:: SET TASKS ::
a. Reproduce the stretch of the interview from "Omer: So how" through "development, customer validation.", substituting "alpha" for "beta" wherever it appears.
b. In the interview, list every source of funding Rick names in his answer to how the business was being funded.
c. Rewrite the interview paragraph that begins "I mean, the whole idea of raising venture capital" as a short list of its main facts.

Omer: Were you guys over-working on the business full time, during that period?
Rick: Yes.
Omer: So how are you funding the business?
Rick: Credit cards, bank accounts, yeah, and we boot-strapped it; until early 2010, we raised some…once we actually had a…I think we were in beta or we were either in beta or just about to launch and we raised kind of like some friends and family, former colleagues. We had all pooled some capital together and that got us from, I guess, a launch to some sort of profitable, self-sustaining… and then soon after we raised a small venture loan with a Syndicate of investors.
Omer: So it's, you know, Eric Ries could do a case study on you guys, right? Just in terms of sort of like a text book case study on how to go and do customer development, customer validation.
Rick: We certainly…yeah, I mean, we did, it was fine. I read the…reading ‘The Lean startup' and actually I have had the opportunity to meet Eric and talk a bit and so much about that book, reading it was, “Hey! That is what we…we are doing that.” We didn't really know we were doing; we just, you know, the thing was, it's like…again, I think it goes back to the fact that I wasn't a developer and I needed a way to validate these ideas and the pain without actually building something. And then, when it came to building something, we knew we had to get something to market really quick, because we didn't have a lot of capital; we didn't have a lot of it right away; there is no…you know, line of credits only go so far and we really needed to get some out to market and really start generating revenue really quick and I don't ask for ex-Google; it's not like we…you know, this was only the first time we've done this, so we didn't have any…didn't even know what a VC was! Seriously!
I mean, the whole idea of raising venture capital, I mean, up especially here in Vancouver, it's not like we've grown up in this environment where, “Oh, you've come up with this great idea and you go talk to this firm or that firm,” or if you are lucky enough to…you know, have achieved success previously, it's a lot easier, and that was…came from that, so we just knew we have to, that we couldn't risk or afford building anything that wouldn't be valuable. So we worked with our customers actually, really early on in the beta and it was clunky; there was no way that, in a lot of ways not usable, but then in over a few weeks, customers, “Hey, I am going to run a campaign,” or “Is that okay?” and then, “Yeah, yeah”; actually, they weren't even customers yet, because they weren't paying. And yeah, I think it was at some point in, during summer of 2010, one of our users said, “You know what? I pay for this at this point.” And it was like, “Boom!” Pricing page went up! [Laughter] Then Recurly and we went, and I think in our first month, we had 4 paying customers.

:: DATASET EXTRACT ::
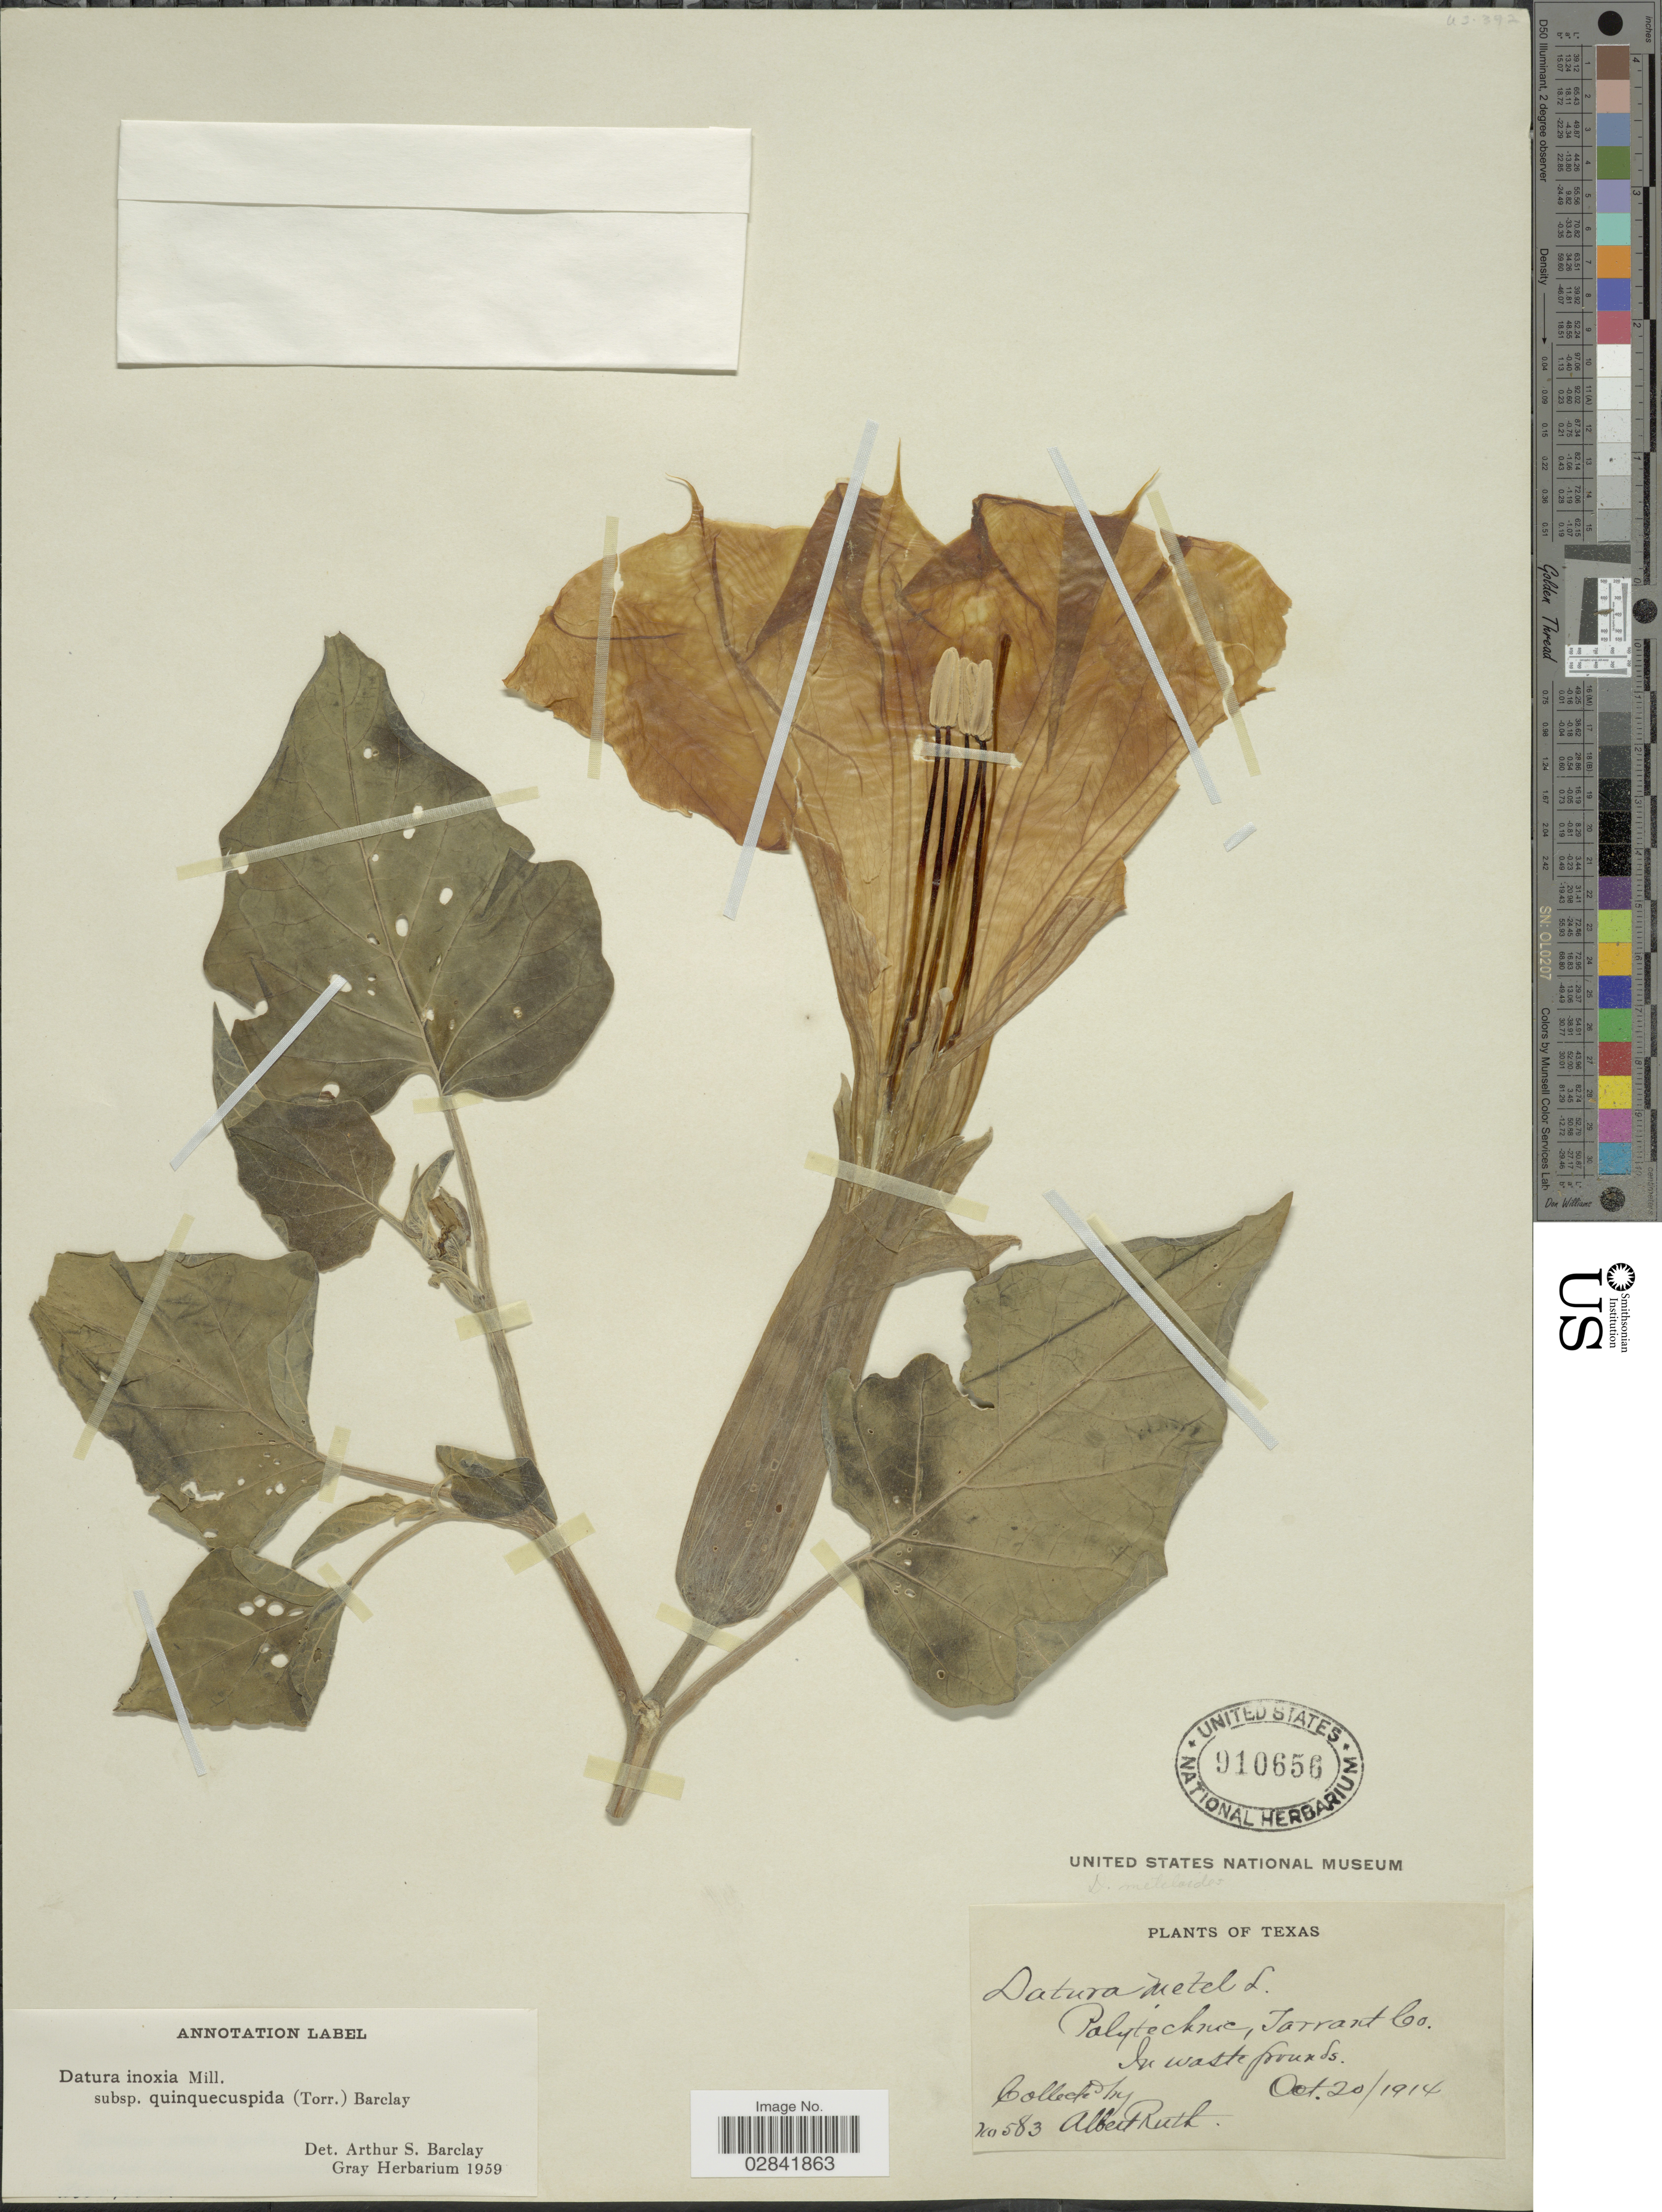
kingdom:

:: THE RESULTS ::
a.
Omer: So how are you funding the business?
Rick: Credit cards, bank accounts, yeah, and we boot-strapped it; until early 2010, we raised some…once we actually had a…I think we were in alpha or we were either in alpha or just about to launch and we raised kind of like some friends and family, former colleagues. We had all pooled some capital together and that got us from, I guess, a launch to some sort of profitable, self-sustaining… and then soon after we raised a small venture loan with a Syndicate of investors.
Omer: So it's, you know, Eric Ries could do a case study on you guys, right? Just in terms of sort of like a text book case study on how to go and do customer development, customer validation.

b.
- Credit cards
- Bank accounts
- Friends and family
- Former colleagues
- A small venture loan with a syndicate of investors

c.
- In Vancouver, the team had not grown up in an environment where people take a great idea to a venture firm. Raising money is easier for those who have already succeeded.
- The team knew it could not risk or afford building anything that wouldn't be valuable.
- It worked with customers early in the beta, when the product was clunky and in many ways not usable.
- Over a few weeks, users began running campaigns, though they were not yet paying.
- During summer 2010, one user said they would pay for it. A pricing page went up, followed by Recurly.
- The first month brought 4 paying customers.